「ダメだ! 前十字靭帯が壊れた」 苦境のアルゼンチンにさらなる試練…天才司令塔が無念の離脱

2017年10月06日 サッカーダイジェストWeb編集部

制止を振り切り、意地でピッチに戻るも…。

俯きながらピッチを去ったガゴ。試合後にアルゼンチンの公式ツイッターで、チームからの離脱が発表された。 (C) Getty Images

 久しぶりの代表戦で、天才肌の名ボランチがまたも大怪我を負ってしまった。現地時間10月5日に行なわれたロシア・ワールドカップ南米予選のペルー戦で、アルゼンチン代表MFのフェルナンド・ガゴが、右膝前十字靭帯と内側側副靭帯を損傷した。
 
 アルゼンチンが痛恨のスコアレスドローに終わった一戦で、ガゴが悲劇に見舞われたのは、60分の途中出場からわずか6分後ことだった。
 
 ハーフウェーライン付近から右サイドにパスを出した瞬間、振り下ろした右足を捻ねり、苦悶の表情を浮かべながらピッチに倒れ込んだのだ。

 アルゼンチン・メディア『Tycスポーツ』によれば、この時、ガゴはチームメイトに「ダメだ! 前十字靭帯が壊れた」と吐き捨てるように言ったという。
 
 すぐさま、自らの足でピッチサイドに出たガゴは、治療にあたったチームドクターに対して、チームを想ってか「お願いだ! プレーさせてくれ!」と懇願。「ダメだ」というドクターを半ば強引に振り切って、一度はピッチに戻ったが、やはり靭帯が壊れた状態でのプレーは不可能となり、エンソ・ペレスと無念の交代となった。
 
 現在31歳のガゴが重傷を負うのはこれが初めてではない。

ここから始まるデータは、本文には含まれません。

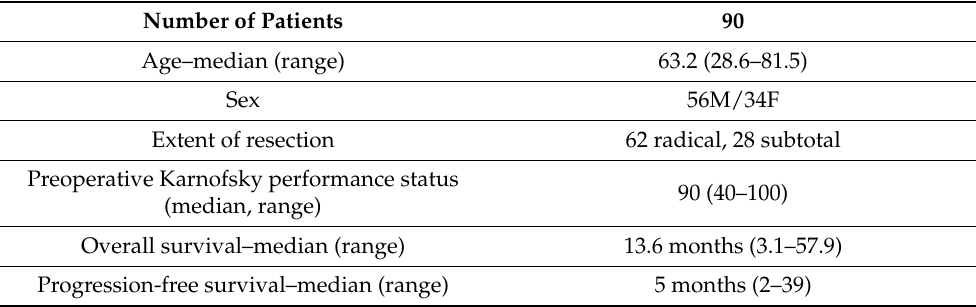
Table 1. Characteristics of glioblastoma patients evaluated in the survival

2015年の9月にはアキレス腱を損傷して4か月間の離脱を強いられ、昨年4月には再びアキレス腱を痛めて長期離脱と、怪我に悩まされてきた。
 
 その後、懸命なリハビリのかいもあり、今年8月のアルゼンチン・リーグ開幕戦で完全復帰していた。
 
 今回のペルー戦は、2015年9月のメキシコ戦以来となる代表戦。しかも、舞台は所属するボカ・ジュニオルスの本拠地『ボンボネーラ』というだけあって、本人はやる気に満ちていたに違いないが、無残にもその想いは最悪のかたちで打ち砕かれることになってしまった。
 
 試合後、そんなガゴに対して指揮官のホルヘ・サンパオリは、「計り知れないダメージだ。ガゴは貴重な選手だからね。彼はプレーの続行を望んでいたが、酷い痛みを抱えていたので、それを認めることはできなかった」と語っている。
 
 ペルーに引き分けたため、ワールドカップ出場圏外の6位に転落したアルゼンチン。そんな窮地に立たされた状況で、2007年の初招集から長く代表チームを下支えしてきた名手ガゴを欠くことは、まさに痛恨の極みと言えよう。